Given information >>
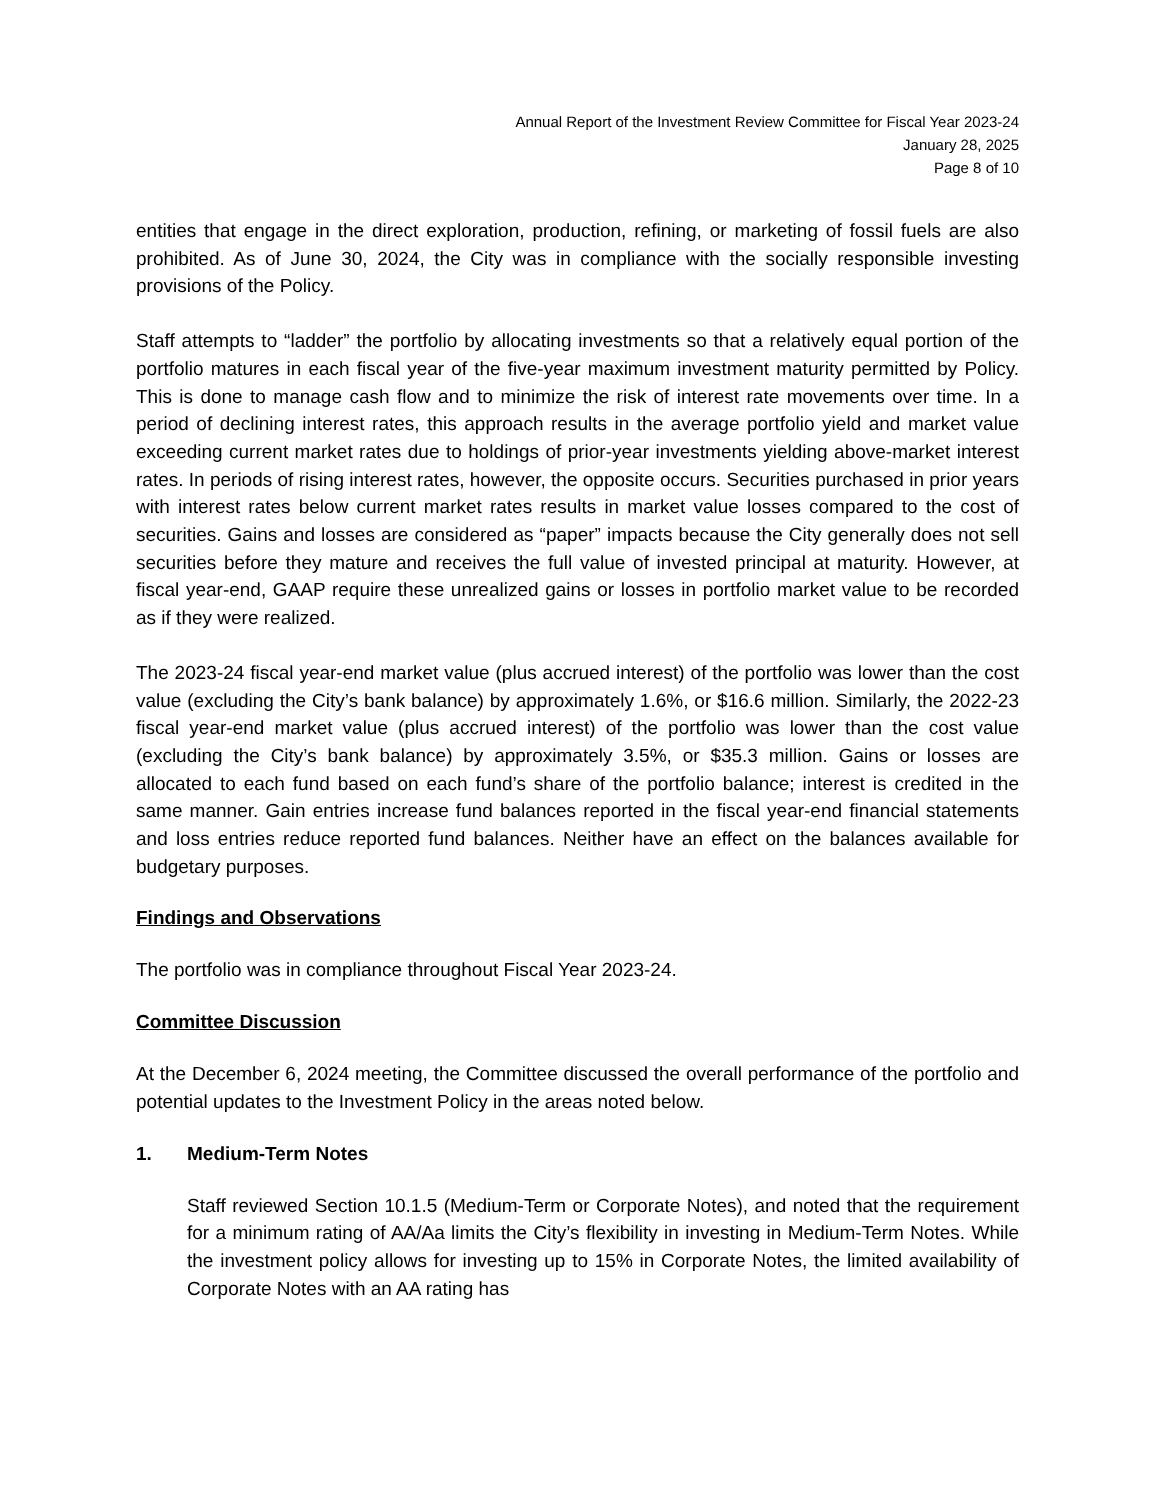Annual Report of the Investment Review Committee for Fiscal Year 2023-24
January 28, 2025
Page 8 of 10
entities that engage in the direct exploration, production, refining, or marketing of fossil fuels are also prohibited. As of June 30, 2024, the City was in compliance with the socially responsible investing provisions of the Policy.
Staff attempts to “ladder” the portfolio by allocating investments so that a relatively equal portion of the portfolio matures in each fiscal year of the five-year maximum investment maturity permitted by Policy. This is done to manage cash flow and to minimize the risk of interest rate movements over time. In a period of declining interest rates, this approach results in the average portfolio yield and market value exceeding current market rates due to holdings of prior-year investments yielding above-market interest rates. In periods of rising interest rates, however, the opposite occurs. Securities purchased in prior years with interest rates below current market rates results in market value losses compared to the cost of securities. Gains and losses are considered as “paper” impacts because the City generally does not sell securities before they mature and receives the full value of invested principal at maturity. However, at fiscal year-end, GAAP require these unrealized gains or losses in portfolio market value to be recorded as if they were realized.
The 2023-24 fiscal year-end market value (plus accrued interest) of the portfolio was lower than the cost value (excluding the City’s bank balance) by approximately 1.6%, or $16.6 million. Similarly, the 2022-23 fiscal year-end market value (plus accrued interest) of the portfolio was lower than the cost value (excluding the City’s bank balance) by approximately 3.5%, or $35.3 million. Gains or losses are allocated to each fund based on each fund’s share of the portfolio balance; interest is credited in the same manner. Gain entries increase fund balances reported in the fiscal year-end financial statements and loss entries reduce reported fund balances. Neither have an effect on the balances available for budgetary purposes.
Findings and Observations
The portfolio was in compliance throughout Fiscal Year 2023-24.
Committee Discussion
At the December 6, 2024 meeting, the Committee discussed the overall performance of the portfolio and potential updates to the Investment Policy in the areas noted below.
1. Medium-Term Notes
Staff reviewed Section 10.1.5 (Medium-Term or Corporate Notes), and noted that the requirement for a minimum rating of AA/Aa limits the City’s flexibility in investing in Medium-Term Notes. While the investment policy allows for investing up to 15% in Corporate Notes, the limited availability of Corporate Notes with an AA rating has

How to complete this task >>
Drop the images and quote the entries word for word.

Reply >>
Annual Report of the Investment Review Committee for Fiscal Year 2023-24
January 28, 2025
Page 8 of 10
entities that engage in the direct exploration, production, refining, or marketing of fossil fuels are also prohibited. As of June 30, 2024, the City was in compliance with the socially responsible investing provisions of the Policy.
Staff attempts to “ladder” the portfolio by allocating investments so that a relatively equal portion of the portfolio matures in each fiscal year of the five-year maximum investment maturity permitted by Policy. This is done to manage cash flow and to minimize the risk of interest rate movements over time. In a period of declining interest rates, this approach results in the average portfolio yield and market value exceeding current market rates due to holdings of prior-year investments yielding above-market interest rates. In periods of rising interest rates, however, the opposite occurs. Securities purchased in prior years with interest rates below current market rates results in market value losses compared to the cost of securities. Gains and losses are considered as “paper” impacts because the City generally does not sell securities before they mature and receives the full value of invested principal at maturity. However, at fiscal year-end, GAAP require these unrealized gains or losses in portfolio market value to be recorded as if they were realized.
The 2023-24 fiscal year-end market value (plus accrued interest) of the portfolio was lower than the cost value (excluding the City’s bank balance) by approximately 1.6%, or $16.6 million. Similarly, the 2022-23 fiscal year-end market value (plus accrued interest) of the portfolio was lower than the cost value (excluding the City’s bank balance) by approximately 3.5%, or $35.3 million. Gains or losses are allocated to each fund based on each fund’s share of the portfolio balance; interest is credited in the same manner. Gain entries increase fund balances reported in the fiscal year-end financial statements and loss entries reduce reported fund balances. Neither have an effect on the balances available for budgetary purposes.
Findings and Observations
The portfolio was in compliance throughout Fiscal Year 2023-24.
Committee Discussion
At the December 6, 2024 meeting, the Committee discussed the overall performance of the portfolio and potential updates to the Investment Policy in the areas noted below.
1. Medium-Term Notes
Staff reviewed Section 10.1.5 (Medium-Term or Corporate Notes), and noted that the requirement for a minimum rating of AA/Aa limits the City’s flexibility in investing in Medium-Term Notes. While the investment policy allows for investing up to 15% in Corporate Notes, the limited availability of Corporate Notes with an AA rating has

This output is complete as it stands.